Problem: Restate each line of the listing exactly, without carrying over any pictures.

◆ ◆ ◆

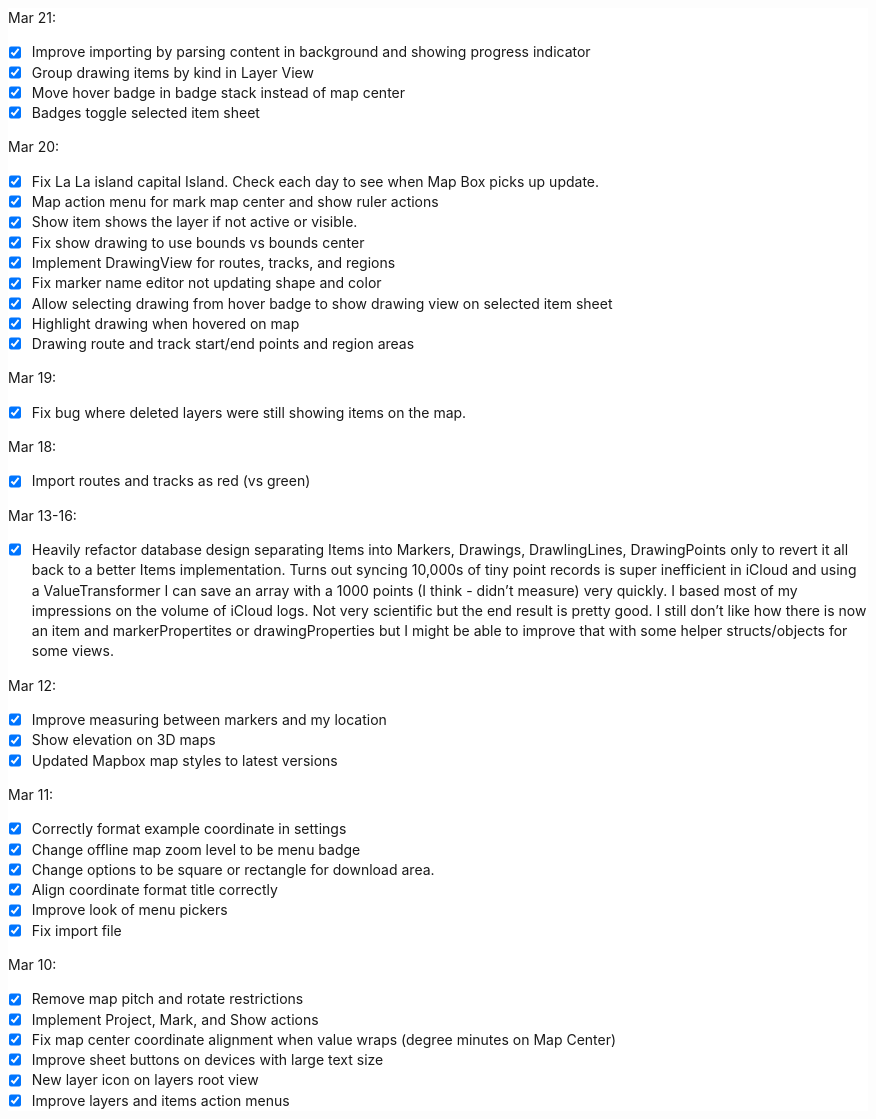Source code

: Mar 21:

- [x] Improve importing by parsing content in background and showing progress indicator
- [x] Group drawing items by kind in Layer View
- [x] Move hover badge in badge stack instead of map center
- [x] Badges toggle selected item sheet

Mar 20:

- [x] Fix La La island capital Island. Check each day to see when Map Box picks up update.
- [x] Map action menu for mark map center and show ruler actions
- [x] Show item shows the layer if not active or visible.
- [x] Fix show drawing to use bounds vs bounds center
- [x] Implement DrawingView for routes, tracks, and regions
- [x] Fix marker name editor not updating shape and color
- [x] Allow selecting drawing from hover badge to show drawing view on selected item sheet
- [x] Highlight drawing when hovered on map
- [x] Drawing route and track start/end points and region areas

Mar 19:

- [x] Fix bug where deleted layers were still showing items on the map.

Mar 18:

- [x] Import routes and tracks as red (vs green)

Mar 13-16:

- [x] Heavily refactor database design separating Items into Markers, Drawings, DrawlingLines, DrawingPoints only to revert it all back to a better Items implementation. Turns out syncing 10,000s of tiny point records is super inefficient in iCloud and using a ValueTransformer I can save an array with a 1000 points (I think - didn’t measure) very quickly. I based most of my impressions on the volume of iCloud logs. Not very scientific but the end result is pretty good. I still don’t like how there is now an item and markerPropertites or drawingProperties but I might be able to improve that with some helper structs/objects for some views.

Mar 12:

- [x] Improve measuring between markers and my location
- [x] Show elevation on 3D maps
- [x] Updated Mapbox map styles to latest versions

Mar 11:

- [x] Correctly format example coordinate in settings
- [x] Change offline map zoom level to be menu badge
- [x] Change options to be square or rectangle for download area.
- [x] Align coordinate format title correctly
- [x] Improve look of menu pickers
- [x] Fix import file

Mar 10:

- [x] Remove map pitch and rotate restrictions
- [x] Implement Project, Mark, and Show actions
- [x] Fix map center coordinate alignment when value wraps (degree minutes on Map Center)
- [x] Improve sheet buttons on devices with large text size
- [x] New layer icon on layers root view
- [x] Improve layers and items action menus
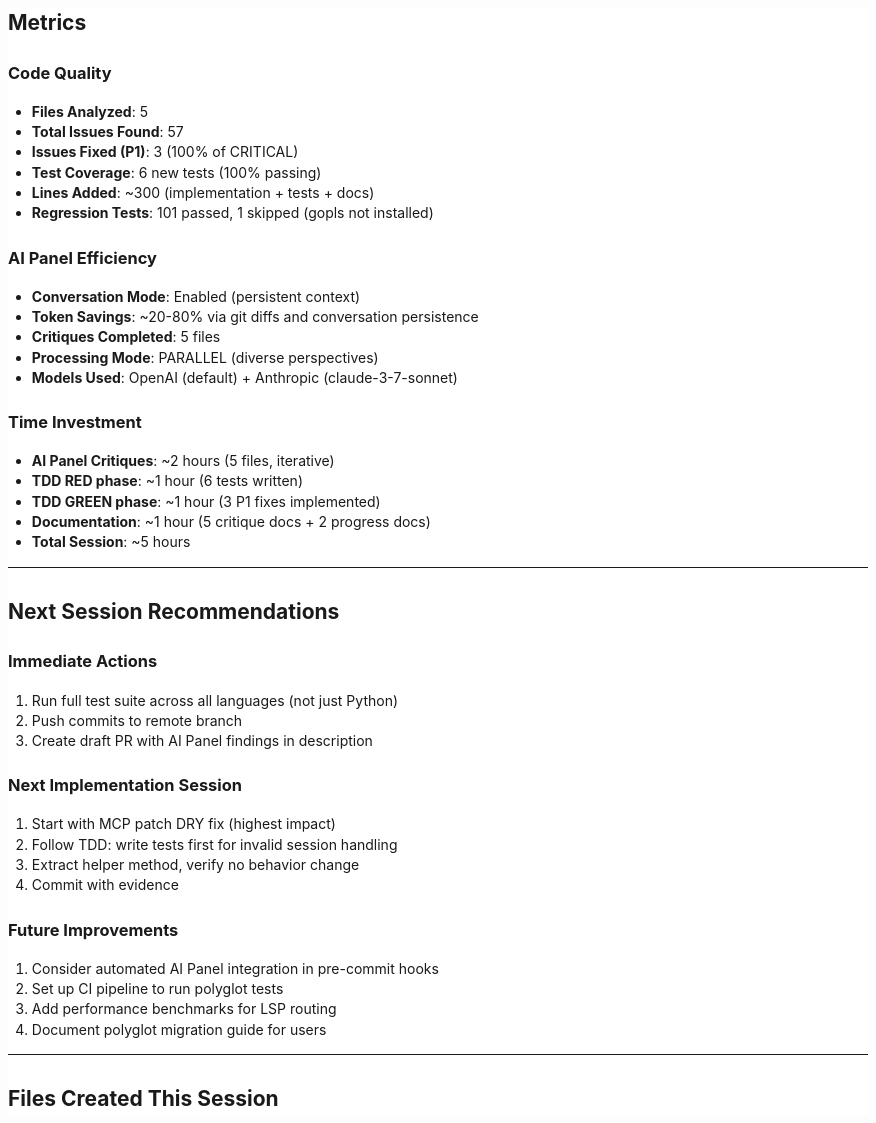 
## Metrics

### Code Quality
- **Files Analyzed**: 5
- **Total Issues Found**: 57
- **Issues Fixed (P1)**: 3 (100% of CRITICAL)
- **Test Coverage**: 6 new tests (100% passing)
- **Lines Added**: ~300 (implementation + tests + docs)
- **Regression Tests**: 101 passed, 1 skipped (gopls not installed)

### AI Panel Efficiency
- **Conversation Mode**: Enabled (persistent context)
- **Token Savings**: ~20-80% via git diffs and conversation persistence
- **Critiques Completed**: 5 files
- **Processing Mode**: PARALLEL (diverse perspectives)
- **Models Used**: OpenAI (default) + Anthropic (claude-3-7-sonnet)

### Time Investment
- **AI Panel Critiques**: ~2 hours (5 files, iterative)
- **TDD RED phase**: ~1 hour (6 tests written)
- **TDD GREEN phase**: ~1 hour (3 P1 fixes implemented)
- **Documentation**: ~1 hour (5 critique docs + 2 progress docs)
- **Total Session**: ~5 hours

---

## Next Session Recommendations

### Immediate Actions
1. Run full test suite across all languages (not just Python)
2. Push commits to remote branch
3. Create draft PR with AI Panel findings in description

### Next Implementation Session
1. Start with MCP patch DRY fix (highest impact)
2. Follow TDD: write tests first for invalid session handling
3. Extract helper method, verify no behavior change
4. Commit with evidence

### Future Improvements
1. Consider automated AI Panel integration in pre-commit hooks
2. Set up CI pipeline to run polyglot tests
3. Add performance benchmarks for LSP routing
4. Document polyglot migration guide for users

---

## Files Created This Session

◆ ◆ ◆

Output below:
Source code

: Mar 21:

- [x] Improve importing by parsing content in background and showing progress indicator
- [x] Group drawing items by kind in Layer View
- [x] Move hover badge in badge stack instead of map center
- [x] Badges toggle selected item sheet

Mar 20:

- [x] Fix La La island capital Island. Check each day to see when Map Box picks up update.
- [x] Map action menu for mark map center and show ruler actions
- [x] Show item shows the layer if not active or visible.
- [x] Fix show drawing to use bounds vs bounds center
- [x] Implement DrawingView for routes, tracks, and regions
- [x] Fix marker name editor not updating shape and color
- [x] Allow selecting drawing from hover badge to show drawing view on selected item sheet
- [x] Highlight drawing when hovered on map
- [x] Drawing route and track start/end points and region areas

Mar 19:

- [x] Fix bug where deleted layers were still showing items on the map.

Mar 18:

- [x] Import routes and tracks as red (vs green)

Mar 13-16:

- [x] Heavily refactor database design separating Items into Markers, Drawings, DrawlingLines, DrawingPoints only to revert it all back to a better Items implementation. Turns out syncing 10,000s of tiny point records is super inefficient in iCloud and using a ValueTransformer I can save an array with a 1000 points (I think - didn’t measure) very quickly. I based most of my impressions on the volume of iCloud logs. Not very scientific but the end result is pretty good. I still don’t like how there is now an item and markerPropertites or drawingProperties but I might be able to improve that with some helper structs/objects for some views.

Mar 12:

- [x] Improve measuring between markers and my location
- [x] Show elevation on 3D maps
- [x] Updated Mapbox map styles to latest versions

Mar 11:

- [x] Correctly format example coordinate in settings
- [x] Change offline map zoom level to be menu badge
- [x] Change options to be square or rectangle for download area.
- [x] Align coordinate format title correctly
- [x] Improve look of menu pickers
- [x] Fix import file

Mar 10:

- [x] Remove map pitch and rotate restrictions
- [x] Implement Project, Mark, and Show actions
- [x] Fix map center coordinate alignment when value wraps (degree minutes on Map Center)
- [x] Improve sheet buttons on devices with large text size
- [x] New layer icon on layers root view
- [x] Improve layers and items action menus
## Metrics

### Code Quality
- **Files Analyzed**: 5
- **Total Issues Found**: 57
- **Issues Fixed (P1)**: 3 (100% of CRITICAL)
- **Test Coverage**: 6 new tests (100% passing)
- **Lines Added**: ~300 (implementation + tests + docs)
- **Regression Tests**: 101 passed, 1 skipped (gopls not installed)

### AI Panel Efficiency
- **Conversation Mode**: Enabled (persistent context)
- **Token Savings**: ~20-80% via git diffs and conversation persistence
- **Critiques Completed**: 5 files
- **Processing Mode**: PARALLEL (diverse perspectives)
- **Models Used**: OpenAI (default) + Anthropic (claude-3-7-sonnet)

### Time Investment
- **AI Panel Critiques**: ~2 hours (5 files, iterative)
- **TDD RED phase**: ~1 hour (6 tests written)
- **TDD GREEN phase**: ~1 hour (3 P1 fixes implemented)
- **Documentation**: ~1 hour (5 critique docs + 2 progress docs)
- **Total Session**: ~5 hours

---

## Next Session Recommendations

### Immediate Actions
1. Run full test suite across all languages (not just Python)
2. Push commits to remote branch
3. Create draft PR with AI Panel findings in description

### Next Implementation Session
1. Start with MCP patch DRY fix (highest impact)
2. Follow TDD: write tests first for invalid session handling
3. Extract helper method, verify no behavior change
4. Commit with evidence

### Future Improvements
1. Consider automated AI Panel integration in pre-commit hooks
2. Set up CI pipeline to run polyglot tests
3. Add performance benchmarks for LSP routing
4. Document polyglot migration guide for users

---

## Files Created This Session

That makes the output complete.